А турки продолжали атаковать центральную армию. Налезая друг на друга, воины в тюрбанах стремились к епископу. Правда, воины-христиане, заметив опасность, угрожавшую их вожаку, окружили его защитным кольцом, но непрерывно прибывавшие человеческие волны захлестывали и смывали их. Наконец чья-то стрела попала в лошадь епископа, с болезненным ржаньем конь рухнул под всадником. Обезумевший людской поток сомкнулся над упавшим бойцом, затем снова откатился, но лишь на мгновенье, чтобы вновь сомкнуться, — епископ так и не появлялся более на его поверхности. Быть может, его закололи копьем, может, кривая турецкая сабля срубила ему голову, может, затоптали озверевшие кони…
Часть войска, которая видела гибель одного из своих военачальников, в панике бросилась врассыпную, и лишь натиск тех, кто, находясь в задних рядах, рвался вперед, помешал их позорному бегству. А турки, воодушевленные удачей, атаковали с еще большей силой и неистовостью. Вслед за епископом им захотелось лишить венгров и другого вожака, и те, кто только что затоптал отца Дёрдя, теперь всем скопом устремились к Янку. А он, молчаливый и мрачный, продолжал колоть, рубить, сокрушать их. Но против столь огромного численного превосходства, против этого гигантского войска, которое могло смять христиан одним своим весом, мало было одной отваги, даже если за ней стояли умножавшие силы исступление страсти и страх за свою жизнь. Вскоре Янку постигла участь епископа Дёрдя Лепеша…

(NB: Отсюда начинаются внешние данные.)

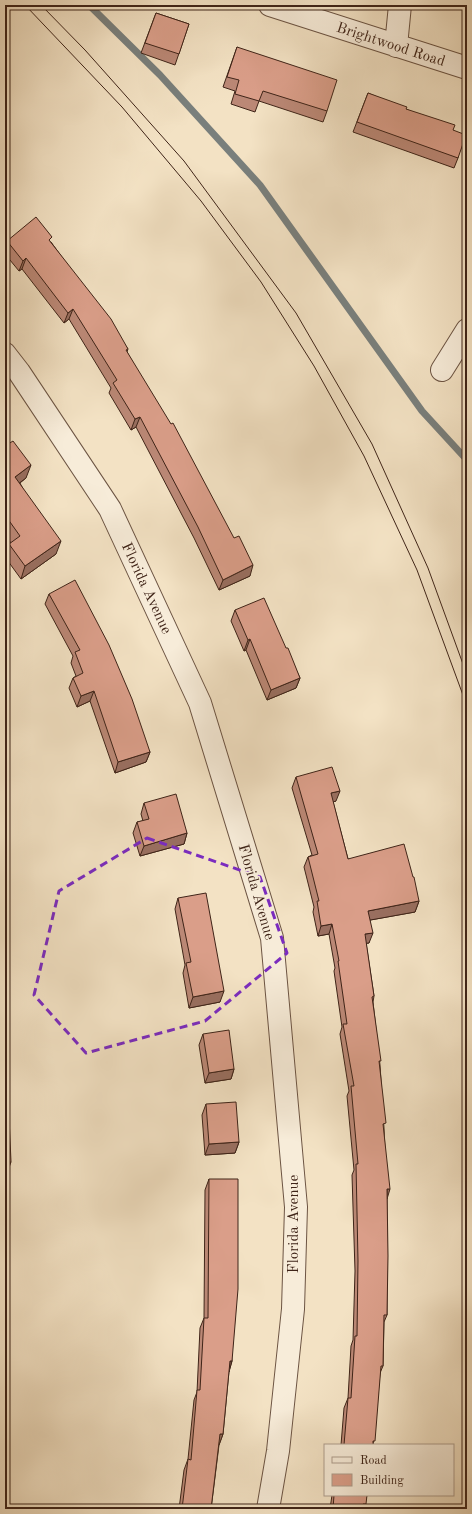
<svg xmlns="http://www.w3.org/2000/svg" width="472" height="1514" font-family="'Old Standard TT',serif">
<rect width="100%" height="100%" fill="#f3e2c4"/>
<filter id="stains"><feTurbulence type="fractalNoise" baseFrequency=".005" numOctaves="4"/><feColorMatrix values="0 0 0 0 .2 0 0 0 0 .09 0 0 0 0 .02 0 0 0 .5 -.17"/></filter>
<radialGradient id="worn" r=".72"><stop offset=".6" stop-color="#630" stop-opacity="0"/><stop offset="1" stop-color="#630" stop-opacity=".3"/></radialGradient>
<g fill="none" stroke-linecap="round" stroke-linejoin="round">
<path stroke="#797f7c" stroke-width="7" d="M 89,5 L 160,75 L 260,185 L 422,411 L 467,460"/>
<g stroke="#6c5443" stroke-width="24">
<path id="minor" d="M 270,5 L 467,68
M 396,46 L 400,5
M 5,354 L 19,372 L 110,509 L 200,703 L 272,938 L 296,1207 L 293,1309 L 278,1451 L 268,1509
M 442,370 L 467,330"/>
</g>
<use href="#minor" stroke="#f7ecd9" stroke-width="22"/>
<path stroke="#3f2418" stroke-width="1" d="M 25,5 L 122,107 L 201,201 L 261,282 L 314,366 L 364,456 L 417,570 L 467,706
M 41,5 L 85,50 L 184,161 L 296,313 L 372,444 L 428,568 L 467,675"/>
</g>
<path fill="#bb8876" stroke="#3f2418" d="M 156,13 L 189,24 L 175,65 L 141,53 Z
M 237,47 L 327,111 L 323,122 L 259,101 L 255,112 L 231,104 L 235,91 L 223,87 Z
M 368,93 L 406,109 L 453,130 L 458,158 L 454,168 L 353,132 Z
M 7,241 L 51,242 L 128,349 L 127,352 L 250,576 L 219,590 L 194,538 L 136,427 L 131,430 L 109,393 L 111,388 L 69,319 L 64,323 L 22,269 L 19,271 L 5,254 L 5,246 Z
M 5,446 L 26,478 L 20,483 L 56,554 L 21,579 L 5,557 L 9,544 L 11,543 L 5,535 Z
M 49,594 L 150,752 L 146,762 L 115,773 L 90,701 L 77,707 L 69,688 L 73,678 L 76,676 L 71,663 L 73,656 L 45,604 Z
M 235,610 L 286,648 L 300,678 L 296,688 L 267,700 L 246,650 L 244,651 L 231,621 Z
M 296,777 L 336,801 L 333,802 L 348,859 L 419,901 L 415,912 L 370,920 L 369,943 L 366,943 L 374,996 L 373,1002 L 380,1065 L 384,1128 L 387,1198 L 387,1315 L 384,1322 L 383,1366 L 380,1373 L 373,1445 L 341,1445 L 344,1408 L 348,1398 L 351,1346 L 353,1340 L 355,1271 L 352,1175 L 354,1170 L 347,1096 L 349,1091 L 340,1034 L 342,1027 L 334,971 L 335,968 L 329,934 L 318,936 L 313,912 L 314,907 L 304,867 L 308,857 L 312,855 L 292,788 Z
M 144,803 L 187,833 L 184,844 L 140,856 L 133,833 L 137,822 L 143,821 L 141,814 Z
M 178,898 L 220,1002 L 189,1008 L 183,973 L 185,965 L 175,909 Z
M 203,1034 L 234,1069 L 231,1079 L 205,1083 L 199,1045 Z
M 206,1104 L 239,1142 L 235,1153 L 205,1155 L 202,1115 Z
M 209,1179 L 232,1361 L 229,1371 L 223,1434 L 219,1445 L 211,1509 L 179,1509 L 184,1470 L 188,1459 L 194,1400 L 197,1392 L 200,1328 L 204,1318 L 205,1190 Z
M 332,1495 L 367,1495 L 364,1509 L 330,1509 Z"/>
<path fill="#996f60" stroke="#3f2418" d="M 8,187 L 5,197 L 5,190 Z
M 26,258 L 22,269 L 19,271 L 23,261 Z
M 73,309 L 69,319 L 64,323 L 68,313 Z
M 140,417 L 136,427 L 131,430 L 135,419 Z
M 31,465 L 26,478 L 10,490 L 15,477 Z
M 61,541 L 56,554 L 21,579 L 25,566 Z
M 253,565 L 250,576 L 219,590 L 223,580 Z
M 250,639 L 246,650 L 244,651 L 248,640 Z
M 300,678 L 296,688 L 267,700 L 271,690 Z
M 94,691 L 90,701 L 77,707 L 81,696 Z
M 150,752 L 146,762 L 115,773 L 118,762 Z
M 340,791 L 336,801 L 327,804 L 331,793 Z
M 187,833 L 184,844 L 140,856 L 144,846 Z
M 419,901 L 415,912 L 365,921 L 368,911 Z
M 332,924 L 329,934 L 318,936 L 321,926 Z
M 373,933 L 369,943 L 361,944 L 365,934 Z
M 8,979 L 5,989 L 5,980 Z
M 224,991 L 220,1002 L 189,1008 L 193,997 Z
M 234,1069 L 231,1079 L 205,1083 L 209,1073 Z
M 239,1142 L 235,1153 L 205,1155 L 209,1144 Z
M 5,1162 L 11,1162 L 7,1173 L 5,1173 Z
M 387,1189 L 390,1189 L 387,1199 Z
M 5,1238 L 9,1238 L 5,1249 Z
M 230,1361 L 232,1361 L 229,1372 Z
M 220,1434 L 223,1434 L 219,1445 L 216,1444 Z
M 363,1504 L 366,1504 L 364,1509 L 361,1509 Z"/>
<path fill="#da9e89" stroke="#3f2418" d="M 156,13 L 189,24 L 179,54 L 145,43 Z
M 237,47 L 337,80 L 327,111 L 263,91 L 259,101 L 235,94 L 239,80 L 227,77 Z
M 368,93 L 407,107 L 406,109 L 455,125 L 453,130 L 466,135 L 458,158 L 357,122 Z
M 5,184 L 8,187 L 5,190 Z
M 36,217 L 52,237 L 49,240 L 111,319 L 128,349 L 126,350 L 171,424 L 173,423 L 234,538 L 239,536 L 253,565 L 223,580 L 198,527 L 140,417 L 135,419 L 113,383 L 117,380 L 73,309 L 68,313 L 26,258 L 23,261 L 7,241 Z
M 13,441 L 31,465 L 15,477 L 61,541 L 25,566 L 9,544 L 20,536 L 5,515 L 5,446 Z
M 75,580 L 109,645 L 132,699 L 150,752 L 118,762 L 94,691 L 81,696 L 73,678 L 83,673 L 75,652 L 80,650 L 49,594 Z
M 264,598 L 286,648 L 288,648 L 300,678 L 271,690 L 250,639 L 248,640 L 235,610 Z
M 332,767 L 340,791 L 331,793 L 348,859 L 404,844 L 413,877 L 414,877 L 419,901 L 368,911 L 373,933 L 365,934 L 374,996 L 372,997 L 381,1061 L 379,1061 L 386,1123 L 383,1124 L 390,1189 L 387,1189 L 388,1256 L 387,1315 L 384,1315 L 383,1366 L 381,1366 L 375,1441 L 373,1441 L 373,1445 L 344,1445 L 348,1398 L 351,1398 L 355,1336 L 357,1336 L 358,1261 L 356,1164 L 358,1164 L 351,1086 L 354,1086 L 343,1024 L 347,1024 L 338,961 L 339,961 L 332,924 L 321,926 L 317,901 L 319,901 L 308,857 L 318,854 L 296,777 Z
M 176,794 L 187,833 L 144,846 L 137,822 L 149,819 L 144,803 Z
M 206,893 L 224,991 L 193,997 L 186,963 L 191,962 L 178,898 Z
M 5,959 L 8,979 L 5,980 Z
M 229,1030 L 234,1069 L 209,1073 L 203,1034 Z
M 236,1102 L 239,1142 L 209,1144 L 206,1104 Z
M 5,1117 L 9,1117 L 11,1162 L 5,1162 Z
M 209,1179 L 238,1179 L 238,1289 L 232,1361 L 230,1361 L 223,1434 L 220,1434 L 211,1509 L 182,1509 L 188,1459 L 191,1460 L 197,1390 L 200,1390 L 204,1318 L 208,1318 Z
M 5,1196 L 7,1196 L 9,1238 L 5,1238 Z
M 5,1275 L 7,1275 L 5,1302 Z
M 334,1495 L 367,1495 L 366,1504 L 363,1504 L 362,1509 L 333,1509 Z"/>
<path fill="none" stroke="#7b2cbf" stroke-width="3" stroke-dasharray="8 5" stroke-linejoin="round" d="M 147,838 L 260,877 L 287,953 L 205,1021 L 86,1053 L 34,995 L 59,891 Z"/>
<g text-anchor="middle" stroke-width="3" stroke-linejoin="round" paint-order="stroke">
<g font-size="15" fill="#3f2418" stroke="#f7ecd9">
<text transform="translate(391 44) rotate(18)" y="5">Brightwood Road</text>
<text transform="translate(147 588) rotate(65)" y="5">Florida Avenue</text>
<text transform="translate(257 892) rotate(74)" y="5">Florida Avenue</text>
<text transform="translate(293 1224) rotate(-90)" y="5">Florida Avenue</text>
</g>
</g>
<rect width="472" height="1514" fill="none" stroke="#f3e2c4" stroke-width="20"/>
<rect x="6" y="6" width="460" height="1502" fill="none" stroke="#3f2418" stroke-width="2"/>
<rect x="10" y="10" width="452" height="1494" fill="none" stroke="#3f2418"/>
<rect x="324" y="1444" width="130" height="52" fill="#f7ecd9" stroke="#ad9c8c"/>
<rect x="332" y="1457" width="20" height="6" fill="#f7ecd9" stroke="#ad9c8c"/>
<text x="360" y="1464" font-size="12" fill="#3f2418">Road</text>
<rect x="332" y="1474" width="20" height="12" fill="#da9e89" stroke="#ad9c8c"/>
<text x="360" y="1484" font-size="12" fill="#3f2418">Building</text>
<rect width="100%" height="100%" filter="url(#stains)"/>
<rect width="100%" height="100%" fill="url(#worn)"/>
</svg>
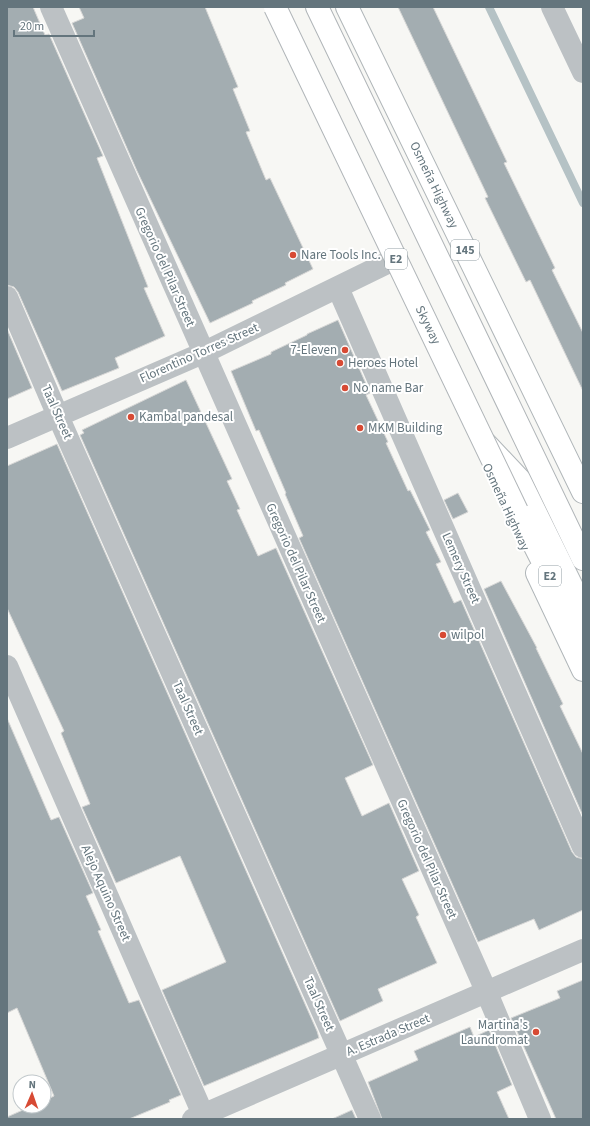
<svg xmlns="http://www.w3.org/2000/svg" width="590" height="1126" viewBox="0 0 590 1126" font-family="'Source Sans 3',sans-serif">
<style>
.lines{fill:none;stroke-linecap:round;stroke-linejoin:round}
.stream{stroke:#b5c2c5;stroke-width:8}
.building{fill:#a3adb1;stroke:#d8d8d7}
.major-casing{stroke:#b0b6b9;stroke-width:24}
.highway-casing{stroke:#b0b5b8;stroke-width:24}
.minor{stroke:#bcc1c4;stroke-width:22}
.major{stroke:#fff;stroke-width:22}
.highway{stroke:#fff;stroke-width:22}
.highway-bridge-casing{stroke:#b0b5b8;stroke-width:24;stroke-linecap:butt}
.highway-bridge{stroke:#fff;stroke-width:22}
.poi-dot{fill:#d74a34;stroke:#fff;stroke-width:1.5}
.labels{text-anchor:middle;dominant-baseline:central;stroke-width:4;stroke-linejoin:round;paint-order:stroke}
.shield{fill:#fff;stroke:#929ea4;stroke-width:1}
.shield-label{font-size:12px;font-weight:bold;fill:#64757d}
.street-label{font-size:13px;fill:#64757d;stroke:#fff}
.poi-label{font-size:13px;fill:#64757d;stroke:#fff;text-anchor:start}
</style>
<rect width="100%" height="100%" fill="#f7f7f4"/>
<g class="lines">
<path class="stream" d="M489 7 583 203"/>
</g>
<path class="building" d="M7 7H33L45 35 49 34 103 156 97 158 148 287 144 288 165 336 115 358 119 368 62 391 18 292 14 287 7 285Z
M79 7H205L238 87 233 89 250 131 246 132 266 180 270 178 313 269 285 283 286 285 252 301 253 303 210 323 137 171 72 23 84 18Z
M398 7H433L507 162 504 163 555 268 552 270 583 333V391L530 280 526 282 485 198 488 197Z
M338 320 370 393 366 395 388 442 386 443 408 491 410 490 430 530 426 532 441 562 436 564 454 603 461 600 572 852 576 857 583 859V910L539 930 534 919 478 942 299 538 303 536 285 494 286 493 259 430 256 431 231 371 271 354V352L307 335V334Z
M7 329 32 388 7 399Z
M186 380 232 479 227 481 240 509 237 510 258 556 276 548 373 765 345 778 362 816 389 803 419 871 402 879 419 915 416 917 437 963 378 989 383 1001 340 1021 80 435 84 433 82 430Z
M57 444 317 1031 319 1038 204 1086 162 990 226 962 180 856 116 883 82 807 90 804 61 733 64 731 7 608V466Z
M458 493 468 512 453 519 444 500Z
M501 581 537 648H536L563 704 560 706 583 754V816L484 589Z
M7 718 51 820 59 817 93 893 86 896 101 930 98 931 129 1003 139 1000 181 1095 169 1100 170 1102 129 1119H7V1117L32 1106H44V1101L54 1096 17 1008 7 1013Z
M583 980V1119H556L511 1018 560 998 557 991Z
M470 1027 474 1037 489 1030 512 1085 497 1092 509 1119H382L368 1082 418 1060 414 1051Z
M352 1110 356 1119H332Z"/>
<g class="lines">
<defs>
<path id="major" d="M347 7 583 492
M486 444 519 479 583 609
M537 573 583 670"/>
<path id="highway" d="M317 7 583 559
M517 511 583 641"/>
</defs>
<use href="#major" class="major-casing"/>
<use href="#highway" class="highway-casing"/>
<path class="minor" d="M51 7 487 993 540 1119
M552 7 583 72
M338 288 583 847
M7 297 58 416 370 1119
M7 438 203 353 389 262
M7 666 205 1119
M193 1119 583 950"/>
<use href="#major" class="major"/>
<use href="#highway" class="highway"/>
<defs>
<path id="highway-bridge" d="M275 7 517 511"/>
</defs>
<use href="#highway-bridge" class="highway-bridge-casing"/>
<use href="#highway-bridge" class="highway-bridge"/>
</g>
<g class="poi-dot">
<circle cx="293" cy="255" r="4"/>
<circle cx="345" cy="350" r="4"/>
<circle cx="340" cy="363" r="4"/>
<circle cx="345" cy="388" r="4"/>
<circle cx="131" cy="417" r="4"/>
<circle cx="360" cy="428" r="4"/>
<circle cx="443" cy="635" r="4"/>
<circle cx="536" cy="1032" r="4"/>
</g>
<g class="labels">
<g class="shield">
<rect x="451" y="240" width="28" height="20" rx="3"/>
<rect x="385" y="249" width="22" height="20" rx="3"/>
<rect x="539" y="566" width="22" height="20" rx="3"/>
</g>
<g class="shield-label">
<text x="465" y="250">145</text>
<text x="396" y="259">E2</text>
<text x="550" y="576">E2</text>
</g>
<g class="street-label">
<text transform="translate(434 185) rotate(64)">Osmeña Highway</text>
<text transform="translate(165 267) rotate(66)">Gregorio del Pilar Street</text>
<text transform="translate(428 325) rotate(64)">Skyway</text>
<text transform="translate(199 353) rotate(-24)">Florentino Torres Street</text>
<text transform="translate(57 412) rotate(66)">Taal Street</text>
<text transform="translate(506 507) rotate(65)">Osmeña Highway</text>
<text transform="translate(296 563) rotate(66)">Gregorio del Pilar Street</text>
<text transform="translate(461 568) rotate(66)">Lemery Street</text>
<text transform="translate(188 708) rotate(66)">Taal Street</text>
<text transform="translate(427 859) rotate(66)">Gregorio del Pilar Street</text>
<text transform="translate(106 893) rotate(66)">Alejo Aquino Street</text>
<text transform="translate(319 1004) rotate(66)">Taal Street</text>
<text transform="translate(388 1035) rotate(-23)">A. Estrada Street</text>
</g>
<g class="poi-label">
<text x="301" y="255">Nare Tools Inc.</text>
<text x="337" y="350" text-anchor="end">7-Eleven</text>
<text x="348" y="363">Heroes Hotel</text>
<text x="353" y="388">No name Bar</text>
<text x="139" y="417">Kambal pandesal</text>
<text x="368" y="428">MKM Building</text>
<text x="451" y="635">wilpol</text>
<text x="528" y="1025" text-anchor="end">Martina's<tspan x="528" dy="15">Laundromat</tspan></text>
</g>
</g>
<rect width="590" height="1126" fill="none" stroke="#64757d" stroke-width="16"/>
<g transform="translate(32 1094) rotate(2)"><circle r="19" fill="#ffffff" stroke="#c1c8cb"/>
<path d="M0-3L7 15L0 10L-7 15Z" fill="#d74a34"/>
<text y="-6" font-size="11" font-weight="bold" text-anchor="middle" fill="#64757d">N</text>
</g>
<path d="M14 30v6h80v-6" fill="none" stroke="#64757d" stroke-width="2"/>
<text x="20" y="30" font-size="12" fill="#64757d" stroke="#ffffff" stroke-width="3" paint-order="stroke">20 m</text>
</svg>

Изрядно поредевшее войско, потеряв обоих военачальников, сразу прекратило сопротивление и ударилось в беспорядочное бегство. В этом стремительном сумбурном отступлении не оставалось уже ничего от хорошо продуманного военного плана, не оставалось даже ожидания, надежды на отряды, которые придут на помощь, — это было лишь паническое бегство ради спасения жизни. А ведь едва они достигли склона холма, как густые, росшие по обе стороны поляны кусты ожили, и на турок, одурманенных лихорадкой победоносного преследования, обрушились две новые христианские армии, внеся по меньшей мере столько же смятения, как и первый неожиданный натиск головного отряда. Турки, увлеченные преследованием, не могли сразу сдержать свой порыв, а те отряды, которые не принимали участия в погоне за христианами, не сумели тотчас же плотной широкой стеною преградить дорогу врагам. Те же внезапной атакой прорвались между их рядами, разделили их, оторвали друг от друга и произвели ужасающие опустошения.